A Wild Horse Named Rienzi


My wife’s wild horse Rienzi sprints from her corral to join the cows in the morning at our farm in Grays Chapel, North Carolina. Rienzi is a 28 year old wild Mustang mare my wife and I adopted from the BLM when she was a yearling. She came from near Lake Tahoe in California and is named for a famous horse ridden by Philip Sheridan during the Civil War (Sheridan had his Rienzi stuffed and placed on display at the Smithsonian Institute). Our Rienzi spends her days grazing with our cattle herd and her nights in her 100 year old stall originally built for mules (she comes in on her own every evening). She’s in excellent shape and very docile. She was trained to ride, but we don’t ride her anymore except for the occasional bareback jaunt by my son Devin. I think she really thinks she is a cow now; she is definitely a herd animal. Rienzi is lucky, but a lot of her cousins aren’t. Right now there are thousands of Mustangs in BLM holding pens, removed from government land. Some will be adopted, but it seems that many are to be sold for meat. Most of this removal is unnecessary and pushed by big western cattle interests. Several groups are pushing the government to stop these removals. Information on supporting wild horses and their preservation is available at http://www.wildhorsepreservation.com/. Go there. Wild horses need your help.

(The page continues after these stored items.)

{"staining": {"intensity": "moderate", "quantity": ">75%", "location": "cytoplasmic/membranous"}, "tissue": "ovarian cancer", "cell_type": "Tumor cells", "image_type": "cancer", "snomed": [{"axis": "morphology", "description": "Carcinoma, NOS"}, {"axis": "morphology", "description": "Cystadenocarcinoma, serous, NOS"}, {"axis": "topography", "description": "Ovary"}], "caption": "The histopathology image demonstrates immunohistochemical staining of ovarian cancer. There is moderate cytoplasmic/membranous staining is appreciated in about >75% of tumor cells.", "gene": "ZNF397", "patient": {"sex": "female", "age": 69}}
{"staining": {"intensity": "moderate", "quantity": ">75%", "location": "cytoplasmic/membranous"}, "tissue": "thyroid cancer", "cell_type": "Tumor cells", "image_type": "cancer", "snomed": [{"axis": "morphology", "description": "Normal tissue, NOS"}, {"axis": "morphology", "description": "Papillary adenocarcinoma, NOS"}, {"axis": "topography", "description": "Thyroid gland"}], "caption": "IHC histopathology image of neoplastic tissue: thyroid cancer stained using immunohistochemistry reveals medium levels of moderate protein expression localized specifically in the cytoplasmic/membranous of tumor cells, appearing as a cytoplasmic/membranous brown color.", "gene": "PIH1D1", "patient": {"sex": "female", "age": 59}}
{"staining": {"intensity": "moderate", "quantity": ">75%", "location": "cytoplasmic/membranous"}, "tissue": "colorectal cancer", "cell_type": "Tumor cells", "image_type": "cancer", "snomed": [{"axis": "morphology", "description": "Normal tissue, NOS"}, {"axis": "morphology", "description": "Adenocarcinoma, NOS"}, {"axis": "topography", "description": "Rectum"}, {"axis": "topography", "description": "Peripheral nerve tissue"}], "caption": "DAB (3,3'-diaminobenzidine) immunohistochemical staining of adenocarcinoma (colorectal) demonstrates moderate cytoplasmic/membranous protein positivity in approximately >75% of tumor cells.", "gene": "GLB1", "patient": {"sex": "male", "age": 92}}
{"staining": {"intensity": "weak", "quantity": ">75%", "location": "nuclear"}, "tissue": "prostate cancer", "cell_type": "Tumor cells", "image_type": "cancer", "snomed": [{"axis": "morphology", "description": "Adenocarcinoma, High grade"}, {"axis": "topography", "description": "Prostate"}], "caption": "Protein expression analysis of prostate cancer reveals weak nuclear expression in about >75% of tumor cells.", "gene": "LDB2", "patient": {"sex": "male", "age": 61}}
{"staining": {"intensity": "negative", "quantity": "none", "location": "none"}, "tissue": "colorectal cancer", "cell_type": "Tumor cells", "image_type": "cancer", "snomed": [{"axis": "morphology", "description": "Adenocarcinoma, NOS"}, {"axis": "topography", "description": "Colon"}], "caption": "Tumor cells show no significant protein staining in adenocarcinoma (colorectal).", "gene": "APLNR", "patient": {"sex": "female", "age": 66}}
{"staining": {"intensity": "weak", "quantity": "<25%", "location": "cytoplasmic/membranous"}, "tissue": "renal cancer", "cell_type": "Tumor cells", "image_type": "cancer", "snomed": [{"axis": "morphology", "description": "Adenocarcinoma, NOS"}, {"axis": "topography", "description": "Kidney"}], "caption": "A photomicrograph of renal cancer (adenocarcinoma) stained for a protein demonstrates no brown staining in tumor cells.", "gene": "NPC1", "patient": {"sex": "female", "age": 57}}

(photographs copyright 2009 by Dan Routh)

Farrier


This morning our farrier (a person that shoes horses) Charlie Stone came by and shod our 28 year old mustang horse Rienzi. Charlie has been shoeing Rienzi since my wife adopted her from the U S Bureau of Land Management some 27 years ago. Charlie’s care is one reason Rienzi’s feet are in such good shape still. That and the fact that she has never worked a day in her life.